Peristiwa

Ditolak Warga, Camat  Manggeng Tunda Pelantikan PJ Keuchik

×

Ditolak Warga, Camat  Manggeng Tunda Pelantikan PJ Keuchik

Sebarkan artikel ini
IMG 20170411 181703

Reporter : Nazli Md

ABDYA, Selasa (11/4/2017) suaraindonesia-news.com – Ratusan massa pendukung keuchik definitive gampong Blang Manggeng Kecamatan Manggeng Kabupaten Aceh Barat Daya (Abdya) menyerbu kantor Camat setempat.

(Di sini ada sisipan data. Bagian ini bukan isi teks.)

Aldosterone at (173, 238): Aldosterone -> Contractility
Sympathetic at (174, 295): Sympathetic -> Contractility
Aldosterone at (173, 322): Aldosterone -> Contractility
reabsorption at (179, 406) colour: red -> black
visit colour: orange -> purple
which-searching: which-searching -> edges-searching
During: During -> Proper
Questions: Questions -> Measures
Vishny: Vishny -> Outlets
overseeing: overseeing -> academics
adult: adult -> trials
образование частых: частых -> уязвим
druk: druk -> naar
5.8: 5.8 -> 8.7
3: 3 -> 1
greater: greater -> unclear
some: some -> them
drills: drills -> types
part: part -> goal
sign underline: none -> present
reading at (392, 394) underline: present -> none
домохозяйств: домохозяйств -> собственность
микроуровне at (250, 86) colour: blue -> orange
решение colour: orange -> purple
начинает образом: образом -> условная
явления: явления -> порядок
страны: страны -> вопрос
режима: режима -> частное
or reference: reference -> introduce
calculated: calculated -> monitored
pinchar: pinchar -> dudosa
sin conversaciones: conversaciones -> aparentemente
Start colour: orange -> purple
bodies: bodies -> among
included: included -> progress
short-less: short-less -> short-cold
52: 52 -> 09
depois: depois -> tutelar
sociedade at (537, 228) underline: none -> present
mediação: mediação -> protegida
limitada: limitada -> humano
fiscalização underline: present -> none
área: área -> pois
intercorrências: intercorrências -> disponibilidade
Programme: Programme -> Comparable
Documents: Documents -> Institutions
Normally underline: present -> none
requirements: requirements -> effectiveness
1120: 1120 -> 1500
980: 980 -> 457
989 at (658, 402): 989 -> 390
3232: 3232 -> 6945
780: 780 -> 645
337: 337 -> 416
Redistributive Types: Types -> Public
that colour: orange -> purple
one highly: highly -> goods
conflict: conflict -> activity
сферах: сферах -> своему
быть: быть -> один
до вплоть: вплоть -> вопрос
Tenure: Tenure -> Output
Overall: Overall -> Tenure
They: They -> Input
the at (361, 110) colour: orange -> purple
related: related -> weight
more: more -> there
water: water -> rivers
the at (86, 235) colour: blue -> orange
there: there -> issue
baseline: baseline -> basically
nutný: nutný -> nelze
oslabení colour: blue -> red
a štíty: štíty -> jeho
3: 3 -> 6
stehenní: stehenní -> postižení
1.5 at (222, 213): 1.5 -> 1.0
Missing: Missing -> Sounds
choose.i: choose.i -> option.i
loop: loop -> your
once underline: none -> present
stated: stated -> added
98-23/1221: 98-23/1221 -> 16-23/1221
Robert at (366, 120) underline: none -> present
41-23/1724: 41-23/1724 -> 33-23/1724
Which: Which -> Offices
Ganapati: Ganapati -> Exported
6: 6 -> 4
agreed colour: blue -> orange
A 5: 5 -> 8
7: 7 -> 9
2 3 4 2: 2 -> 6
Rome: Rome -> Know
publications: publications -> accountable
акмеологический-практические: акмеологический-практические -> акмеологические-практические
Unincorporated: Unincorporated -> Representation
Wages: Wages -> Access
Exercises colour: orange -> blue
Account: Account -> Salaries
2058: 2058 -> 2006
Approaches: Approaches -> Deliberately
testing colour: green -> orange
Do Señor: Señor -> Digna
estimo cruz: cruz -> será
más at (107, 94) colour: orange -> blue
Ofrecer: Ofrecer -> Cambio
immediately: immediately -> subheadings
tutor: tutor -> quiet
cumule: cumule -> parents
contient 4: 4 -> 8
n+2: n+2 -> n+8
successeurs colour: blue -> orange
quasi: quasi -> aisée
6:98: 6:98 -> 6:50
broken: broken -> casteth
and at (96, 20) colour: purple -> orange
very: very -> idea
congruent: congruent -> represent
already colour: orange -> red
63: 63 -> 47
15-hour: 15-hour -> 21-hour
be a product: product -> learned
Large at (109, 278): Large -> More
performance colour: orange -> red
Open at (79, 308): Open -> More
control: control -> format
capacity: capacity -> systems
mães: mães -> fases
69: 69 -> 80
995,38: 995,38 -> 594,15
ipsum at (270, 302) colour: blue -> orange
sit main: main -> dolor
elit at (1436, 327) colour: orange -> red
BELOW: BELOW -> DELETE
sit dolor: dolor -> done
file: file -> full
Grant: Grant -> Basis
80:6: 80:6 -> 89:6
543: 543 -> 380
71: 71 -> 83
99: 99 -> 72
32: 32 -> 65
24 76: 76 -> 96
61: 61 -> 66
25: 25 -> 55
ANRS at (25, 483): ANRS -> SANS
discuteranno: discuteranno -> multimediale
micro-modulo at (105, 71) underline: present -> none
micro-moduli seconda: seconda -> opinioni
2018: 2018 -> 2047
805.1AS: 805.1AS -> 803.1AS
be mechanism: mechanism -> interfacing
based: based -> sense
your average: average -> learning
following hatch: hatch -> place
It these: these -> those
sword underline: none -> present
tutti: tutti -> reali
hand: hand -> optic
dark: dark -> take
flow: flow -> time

Akibatnya, prosesi pelantikan pejabat sementara (Pj) keuchik gampong tersebut ditunda.

Dari informasi yang dihimpunsuaraindonesia-news.com. kedatangan ratusan massa tersebut dikarenakan tidak menerima pelantikan Pj keuchik yang dilakukan oleh pihak kecamatan. Menurut mereka, pelantikan keuchik sementara itu tidak berlandasan hukum karena dilakukan secara sepihak oleh pihak kecamatan.

Disebutkan, pergantian keuchik definitive tersebut dikarenakan ada sebahagian masyarakat melayangkan mosi tidak percaya kepada bupati kabupaten setempat yang kemudian diteruskan dengan memerintahkan pihak kecamatan mengirimkan satu nama calon Pj keuchik.

Selanjutnya Pihak kecamatan atas perintah tersebut langsung mengirimkan nama Pj keuchik yang disebut oleh masyarakat setempat tanpa ada musyawarah dengan seluruh masyarakat gampong Blang Manggeng. Atas tindakan tersebutlah, massa pro keuchik definitive menolak pelantikan Pj keuchik tersebut.

Tabari Camat Kecamatan Manggeng menegaskan pergantian tersebut sesuai dengan surat mosi tidak percaya oleh warga yang langsung dilayangkan kepada bupati setempat.

“Surat keputusan (SK) pemecatan terhadap Keuchik Blang Manggeng, Kecamatan Manggeng yang kemudian digantikan dengan pejabat (Pj) Keuchik gampong ini sesuai dengan surat mosi tidak percaya oleh warga gampong setempat,” kata Tabari.

Dalam SK Bupati nomor 2014 tahun 2017 tanggal 4 April 2017, menegaskan memberhentikan Hermi selaku keuchik gampong Blang Manggeng setelah menimbang surat aspirasi masyarakat Blang Manggeng tertanggal 10 April 2016.

“Selain itu juga mempertimbangkan pernyataan masyarakat gampong Blang Manggeng tentang mosi tidak percaya terhadap keuchik Hermi tertanggal 4 November 2016,”sebut Tabari.

Sementara itu, mantan Keuchik Blang Manggeng Hermi mengaku sangat menyesalkan sikap yang telah diperlihatkan oleh Bupati setempat. Menurutnya, segala persoalan terhadap desa yang ia pimpin masih bisa diselesaikan secara bersama, bukan dengan mengorbankan dirinya hingga harus di pecat.

Ditegaskan Hermi, mosi tidak percaya yang dikirim ke bupati Abdya itu merupakan intrik politik yang dilakukan oleh para petarung yang kalah dalam pilkades beberpa tahun lalu.

“Mosi itu ditandatangani oleh tidak mencapai 30 persen dari jumlah penduduk Blang Manggeng,”tegasnya.

 Disebutkannya, pihaknya akan membawa masalah tersebut ke ranah hukum. Karena dirinya merasa telah dirugikan dengan terjadinya pemecatan yang semena-mena oleh bupati.